WORK REQUIRED:
Count how many lines of the data below contain the string "Flux", treating uppercase and lowercase as different, and reply with the number alone.
[[ RECORD EXTRACTS open ]]
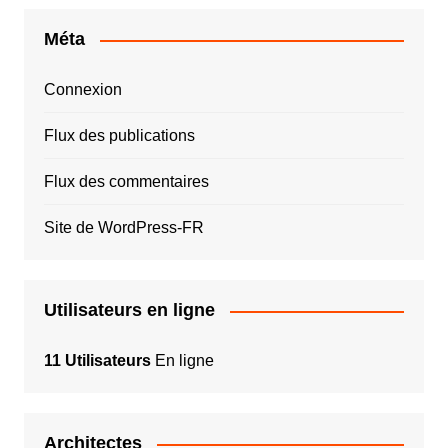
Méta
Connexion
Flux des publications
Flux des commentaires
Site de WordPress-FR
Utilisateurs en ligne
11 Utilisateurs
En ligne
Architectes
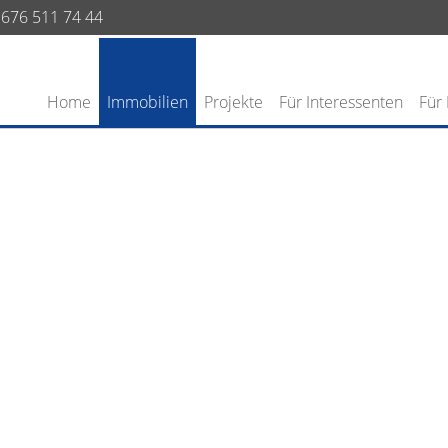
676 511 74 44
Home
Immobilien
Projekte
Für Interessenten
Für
[[ RECORD EXTRACTS closed ]]
[[ RECORD EXTRACTS open ]]
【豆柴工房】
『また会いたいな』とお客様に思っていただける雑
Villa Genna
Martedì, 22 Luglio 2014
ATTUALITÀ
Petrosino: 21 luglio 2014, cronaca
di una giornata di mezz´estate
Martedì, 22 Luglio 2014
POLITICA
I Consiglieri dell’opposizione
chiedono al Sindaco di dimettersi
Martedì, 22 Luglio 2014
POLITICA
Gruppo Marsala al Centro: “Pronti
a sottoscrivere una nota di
[[ RECORD EXTRACTS closed ]]
REPLY:
2